As we prepare for Christmas 2008 the signs are quite clear that this Holiday Season will be quite different for most of us. The economic crisis, not only in this country but throughout the world, has stirred up in us many fears, worries, uncertainties and anxieties. Every year we try to remember that Christmas is a celebration of the coming of God's Incarnate Love in a poor infant. Perhaps as never before, this year we have the opportunity to reframe our pictures, to purify our memories, so that we enter deeply into the core mystery of Christmas: God comes to us poor in our own poverty.

Year after year, this season provides us with the opportunity to give to others; to be more generous to those who are poor and in need. We try to deepen our commitment to live in solidarity with the poor of the earth by giving of our abundance, sharing of our surplus with those less fortunate than ourselves. But as we prepare for Christmas 2008, there is a deeper recognition that all of us --- rich, middle class, poor --- have been affected by the financial crisis wreaking havoc in the world.

We are being challenged to adopt a new frame of mind, a new understanding of Christmas, in which there is a deeper solidarity among us all.

The point of this solidarity is the poor infant who lies in a manger. In him the rich and the poor come together: kings and paupers; wise men and shepherds come to behold the gift that is given to them. And to us. All of us. Our solidarity with one another rests in this gift of God who comes poor to all of us.

This gift, God's Incarnate Love in a manger, is the only thing that rich and poor can never lose. This gift belongs to the strong and the weak, the clever and the simple. It never diminishes in value. This Love never dries up. It does not fluctuate, going up and down like Wall Street and other financial markets throughout the world. This treasure cannot be taken from any of us. In this alone is our security. Love become poor is our safety.

In these worrisome times we are reminded each day that there is no quick fix for the current economic crisis. The financial downturn will be with us and affect all of us for much longer than we might like. We must be prepared to live more simply, indeed more humbly on the world scene, than at previous times in our history. We must ready ourselves for the long haul.

For most of us, we behold and adore the poor infant during the season of Christmas. But this is only the beginning. We are to follow the poor Christ through every season of his life, even to the point where the man Jesus of Nazareth has no place to lay his head. Even animals have a place to rest. But the Jesus, Son of God and Son of Mary, does not even have a home: A manger at the beginning; no place to rest in his ministry; not even a tomb or a burial place of his own at the end of his life.
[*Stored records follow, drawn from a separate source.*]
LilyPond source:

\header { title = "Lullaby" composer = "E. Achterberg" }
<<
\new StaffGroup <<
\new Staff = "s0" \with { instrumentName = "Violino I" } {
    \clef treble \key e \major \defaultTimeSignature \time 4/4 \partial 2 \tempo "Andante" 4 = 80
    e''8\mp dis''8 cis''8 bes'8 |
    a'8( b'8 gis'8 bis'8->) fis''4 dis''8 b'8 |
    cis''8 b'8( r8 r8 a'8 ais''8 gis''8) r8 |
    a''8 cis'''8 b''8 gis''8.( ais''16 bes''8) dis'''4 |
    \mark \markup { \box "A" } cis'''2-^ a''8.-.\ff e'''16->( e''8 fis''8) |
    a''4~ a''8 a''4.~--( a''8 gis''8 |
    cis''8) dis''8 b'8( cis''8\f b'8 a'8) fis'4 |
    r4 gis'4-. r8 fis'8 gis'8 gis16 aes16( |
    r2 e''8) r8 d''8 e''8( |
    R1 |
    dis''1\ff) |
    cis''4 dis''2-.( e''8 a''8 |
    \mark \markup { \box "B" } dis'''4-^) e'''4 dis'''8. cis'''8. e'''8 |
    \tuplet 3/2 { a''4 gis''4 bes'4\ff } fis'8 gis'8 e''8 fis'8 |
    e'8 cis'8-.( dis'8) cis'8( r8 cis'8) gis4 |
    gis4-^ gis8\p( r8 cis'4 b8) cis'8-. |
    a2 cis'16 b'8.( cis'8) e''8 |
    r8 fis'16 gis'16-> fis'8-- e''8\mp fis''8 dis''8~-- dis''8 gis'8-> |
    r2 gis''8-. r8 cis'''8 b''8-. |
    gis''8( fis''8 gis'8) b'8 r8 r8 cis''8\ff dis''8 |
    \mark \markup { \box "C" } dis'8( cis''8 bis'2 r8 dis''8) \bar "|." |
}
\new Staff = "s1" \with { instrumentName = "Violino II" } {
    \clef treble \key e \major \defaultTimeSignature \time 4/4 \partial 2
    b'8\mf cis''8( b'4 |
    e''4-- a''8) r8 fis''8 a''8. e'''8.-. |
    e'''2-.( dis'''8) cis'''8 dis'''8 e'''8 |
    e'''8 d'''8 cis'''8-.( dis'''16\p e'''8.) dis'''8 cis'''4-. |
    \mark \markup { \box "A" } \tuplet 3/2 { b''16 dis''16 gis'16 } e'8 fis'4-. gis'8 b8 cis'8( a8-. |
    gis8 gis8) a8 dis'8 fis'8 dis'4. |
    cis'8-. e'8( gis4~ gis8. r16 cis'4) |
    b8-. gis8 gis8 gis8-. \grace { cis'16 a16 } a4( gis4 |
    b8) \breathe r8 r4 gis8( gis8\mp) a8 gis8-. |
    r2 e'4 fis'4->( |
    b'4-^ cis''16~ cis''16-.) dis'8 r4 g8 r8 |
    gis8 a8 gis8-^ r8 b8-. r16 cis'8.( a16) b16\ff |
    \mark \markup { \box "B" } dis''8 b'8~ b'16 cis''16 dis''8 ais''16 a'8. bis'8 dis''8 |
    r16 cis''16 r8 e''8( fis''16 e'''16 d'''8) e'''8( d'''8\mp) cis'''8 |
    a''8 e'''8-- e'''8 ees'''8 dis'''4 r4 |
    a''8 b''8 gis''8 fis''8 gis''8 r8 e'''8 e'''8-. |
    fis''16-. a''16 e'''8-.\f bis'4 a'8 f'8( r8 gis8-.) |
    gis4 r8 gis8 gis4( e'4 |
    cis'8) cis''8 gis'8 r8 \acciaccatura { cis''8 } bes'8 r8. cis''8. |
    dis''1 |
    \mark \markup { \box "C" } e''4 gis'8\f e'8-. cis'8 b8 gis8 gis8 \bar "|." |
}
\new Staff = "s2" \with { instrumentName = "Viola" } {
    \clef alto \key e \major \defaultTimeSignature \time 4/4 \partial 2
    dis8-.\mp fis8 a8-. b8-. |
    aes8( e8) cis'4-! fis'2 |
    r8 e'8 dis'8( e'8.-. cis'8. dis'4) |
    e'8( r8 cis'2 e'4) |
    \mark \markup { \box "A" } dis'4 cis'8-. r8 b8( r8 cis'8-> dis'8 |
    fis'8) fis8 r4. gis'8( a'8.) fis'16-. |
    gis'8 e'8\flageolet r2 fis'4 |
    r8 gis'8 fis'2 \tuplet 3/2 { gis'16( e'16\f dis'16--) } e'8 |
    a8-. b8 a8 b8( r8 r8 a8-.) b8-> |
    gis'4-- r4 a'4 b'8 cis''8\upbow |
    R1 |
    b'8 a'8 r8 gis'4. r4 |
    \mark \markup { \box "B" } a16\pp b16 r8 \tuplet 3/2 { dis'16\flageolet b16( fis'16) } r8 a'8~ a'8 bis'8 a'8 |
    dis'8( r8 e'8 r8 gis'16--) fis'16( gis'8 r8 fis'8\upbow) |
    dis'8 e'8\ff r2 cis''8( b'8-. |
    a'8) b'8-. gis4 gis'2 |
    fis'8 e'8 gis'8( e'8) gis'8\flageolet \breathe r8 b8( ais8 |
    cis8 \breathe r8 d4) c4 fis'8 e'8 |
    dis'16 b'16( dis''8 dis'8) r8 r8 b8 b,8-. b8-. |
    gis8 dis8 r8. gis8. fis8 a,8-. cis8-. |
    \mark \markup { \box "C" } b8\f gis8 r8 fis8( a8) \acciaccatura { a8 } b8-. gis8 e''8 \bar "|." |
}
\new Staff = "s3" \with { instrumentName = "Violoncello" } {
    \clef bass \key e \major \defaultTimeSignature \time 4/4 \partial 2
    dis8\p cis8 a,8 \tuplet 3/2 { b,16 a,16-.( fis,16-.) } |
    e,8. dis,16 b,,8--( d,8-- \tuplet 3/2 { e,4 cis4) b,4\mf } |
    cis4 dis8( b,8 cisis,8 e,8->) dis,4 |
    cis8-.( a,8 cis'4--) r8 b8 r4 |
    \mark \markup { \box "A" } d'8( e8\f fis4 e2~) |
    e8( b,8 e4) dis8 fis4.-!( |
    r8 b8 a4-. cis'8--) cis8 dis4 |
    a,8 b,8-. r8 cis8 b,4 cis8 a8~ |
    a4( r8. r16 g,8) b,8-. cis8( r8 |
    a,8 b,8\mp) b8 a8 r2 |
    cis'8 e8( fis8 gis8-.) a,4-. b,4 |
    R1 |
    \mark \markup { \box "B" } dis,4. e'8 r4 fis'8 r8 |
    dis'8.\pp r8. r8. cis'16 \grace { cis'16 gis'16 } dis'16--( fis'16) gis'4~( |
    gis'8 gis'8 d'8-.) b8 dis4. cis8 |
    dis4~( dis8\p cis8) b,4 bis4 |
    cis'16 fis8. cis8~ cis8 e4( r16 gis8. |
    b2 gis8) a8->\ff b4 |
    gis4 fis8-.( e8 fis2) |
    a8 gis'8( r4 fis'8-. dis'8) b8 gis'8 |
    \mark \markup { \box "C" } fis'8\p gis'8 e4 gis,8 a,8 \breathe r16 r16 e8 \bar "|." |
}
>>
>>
My words this Christmas are spoken as we face an economic crisis on a scale most us have not seen in our lifetime. Let us try to remember that it is not shameful to be poor. But it is hard. All of us might take some small comfort in this:

Our security, our stability, our permanence as a people does not rest in the economy of our nation, or in our national identity. Our permanence, our identity, is to be found in our shared faith in Jesus Christ and in his Gospel. He came to bring glad tidings to us in our weakness and poverty. He comes to us as a poor and vulnerable infant. This Christmas he enters our lives at our most vulnerable point.

This alone is the reason for the heart to hope this Christmas.